Maybe it creates some other ambient information - it records the temperature in the facility or it records how long the door was open or whatever. So these are little bits of data that are happening every time the door is opened. And that door might be open a lot of times during an hour or a day or a week or a month, but it's creating these streams of data.
And it's not like that one piece of data might be that interesting, but it's the trends and the patterns and things that we're looking for in the data that may be what we're looking for. So I want to know how often that room is used during the morning, the afternoon, certain days of the week, weeks of the month, months of the year, to help me be more efficient about the way I staff people in that office or the temperature or the cooling or the electricity that I feed to that part of my facility.
So that data that's created, these streams of data are sets of data that I may not already have a technology platform to process. I don't know how to process streams maybe. So now I have to think about a new architecture, a new way to process a stream of data, not just a stream but maybe I have a hundred facilities that I have these sensors in and they're creating these streams of data.
So now I've got a new challenge around data. One of the challenges starts to feed and link into the big data topic. So, as I'm collecting these individual sensor data points over hundreds or thousands or tens of thousands of sensors every minute or every second, I've now got these parallel streams of data I have to process.

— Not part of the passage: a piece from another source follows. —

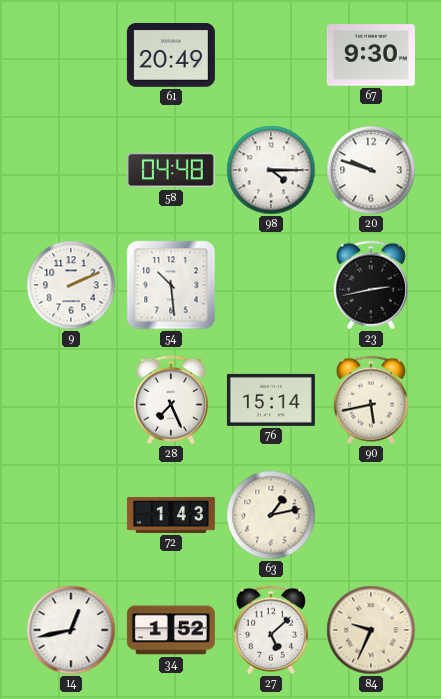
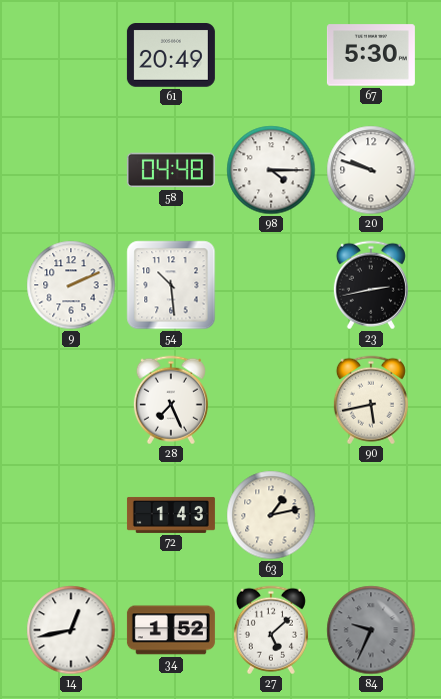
67: 9:30 -> 5:30
76: 15:14 -> none
84 dial: cream -> grey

And so it's unclear exactly how much data I would want to keep for how long, but it's certainly a new kind of data architecture, and for some companies will be a big data problem because there's going to be a lot of this data for large companies for a lot of sensors and a lot of facilities or a lot of products that they want to track or whatever it is that they want to get more insight into by putting tags or sensors on them.
So, to me, this is one of the sort of subsets, subdomains of big data around sensor data, streams of data that we're going to have to think about new architectures and new designs of and new technologies for capturing them, storing them, processing them, abrogating them, analyzing them, and so on.
So I think it's going to be a really interesting evolution to see how the big data technologies and technologies in general are emerging to deal with streams of sensor data.